#### Raw data
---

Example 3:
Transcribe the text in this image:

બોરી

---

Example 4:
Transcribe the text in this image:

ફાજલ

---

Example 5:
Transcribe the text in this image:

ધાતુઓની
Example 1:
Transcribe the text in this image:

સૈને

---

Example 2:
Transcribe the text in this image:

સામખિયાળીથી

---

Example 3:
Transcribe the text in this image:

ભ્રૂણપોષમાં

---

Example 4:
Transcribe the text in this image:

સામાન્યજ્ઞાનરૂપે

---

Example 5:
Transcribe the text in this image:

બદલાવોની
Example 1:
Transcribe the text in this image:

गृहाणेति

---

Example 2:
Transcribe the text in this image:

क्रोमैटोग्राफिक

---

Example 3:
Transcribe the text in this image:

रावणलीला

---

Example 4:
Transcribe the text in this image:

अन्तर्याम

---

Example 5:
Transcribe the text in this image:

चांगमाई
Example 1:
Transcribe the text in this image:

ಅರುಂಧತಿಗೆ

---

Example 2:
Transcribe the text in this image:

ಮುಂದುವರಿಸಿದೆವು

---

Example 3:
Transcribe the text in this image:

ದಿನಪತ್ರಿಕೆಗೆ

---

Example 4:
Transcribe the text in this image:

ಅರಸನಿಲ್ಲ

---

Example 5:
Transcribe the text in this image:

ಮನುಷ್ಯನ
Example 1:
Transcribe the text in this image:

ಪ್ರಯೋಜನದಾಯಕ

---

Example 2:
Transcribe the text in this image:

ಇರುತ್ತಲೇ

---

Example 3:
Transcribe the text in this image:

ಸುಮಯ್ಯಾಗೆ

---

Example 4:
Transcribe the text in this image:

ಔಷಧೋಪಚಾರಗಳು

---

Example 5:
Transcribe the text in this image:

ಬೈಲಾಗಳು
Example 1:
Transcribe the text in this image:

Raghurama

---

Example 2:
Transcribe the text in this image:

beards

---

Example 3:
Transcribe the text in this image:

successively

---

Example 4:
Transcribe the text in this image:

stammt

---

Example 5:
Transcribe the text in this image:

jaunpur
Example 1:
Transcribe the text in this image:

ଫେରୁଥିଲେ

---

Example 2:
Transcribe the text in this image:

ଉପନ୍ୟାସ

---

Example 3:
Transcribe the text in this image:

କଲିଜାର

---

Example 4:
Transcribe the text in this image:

#### Problem
In this exercise, give every record above again exactly.

#### The answer
---

Example 3:
Transcribe the text in this image:

બોરી

---

Example 4:
Transcribe the text in this image:

ફાજલ

---

Example 5:
Transcribe the text in this image:

ધાતુઓની
Example 1:
Transcribe the text in this image:

સૈને

---

Example 2:
Transcribe the text in this image:

સામખિયાળીથી

---

Example 3:
Transcribe the text in this image:

ભ્રૂણપોષમાં

---

Example 4:
Transcribe the text in this image:

સામાન્યજ્ઞાનરૂપે

---

Example 5:
Transcribe the text in this image:

બદલાવોની
Example 1:
Transcribe the text in this image:

गृहाणेति

---

Example 2:
Transcribe the text in this image:

क्रोमैटोग्राफिक

---

Example 3:
Transcribe the text in this image:

रावणलीला

---

Example 4:
Transcribe the text in this image:

अन्तर्याम

---

Example 5:
Transcribe the text in this image:

चांगमाई
Example 1:
Transcribe the text in this image:

ಅರುಂಧತಿಗೆ

---

Example 2:
Transcribe the text in this image:

ಮುಂದುವರಿಸಿದೆವು

---

Example 3:
Transcribe the text in this image:

ದಿನಪತ್ರಿಕೆಗೆ

---

Example 4:
Transcribe the text in this image:

ಅರಸನಿಲ್ಲ

---

Example 5:
Transcribe the text in this image:

ಮನುಷ್ಯನ
Example 1:
Transcribe the text in this image:

ಪ್ರಯೋಜನದಾಯಕ

---

Example 2:
Transcribe the text in this image:

ಇರುತ್ತಲೇ

---

Example 3:
Transcribe the text in this image:

ಸುಮಯ್ಯಾಗೆ

---

Example 4:
Transcribe the text in this image:

ಔಷಧೋಪಚಾರಗಳು

---

Example 5:
Transcribe the text in this image:

ಬೈಲಾಗಳು
Example 1:
Transcribe the text in this image:

Raghurama

---

Example 2:
Transcribe the text in this image:

beards

---

Example 3:
Transcribe the text in this image:

successively

---

Example 4:
Transcribe the text in this image:

stammt

---

Example 5:
Transcribe the text in this image:

jaunpur
Example 1:
Transcribe the text in this image:

ଫେରୁଥିଲେ

---

Example 2:
Transcribe the text in this image:

ଉପନ୍ୟାସ

---

Example 3:
Transcribe the text in this image:

କଲିଜାର

---

Example 4:
Transcribe the text in this image:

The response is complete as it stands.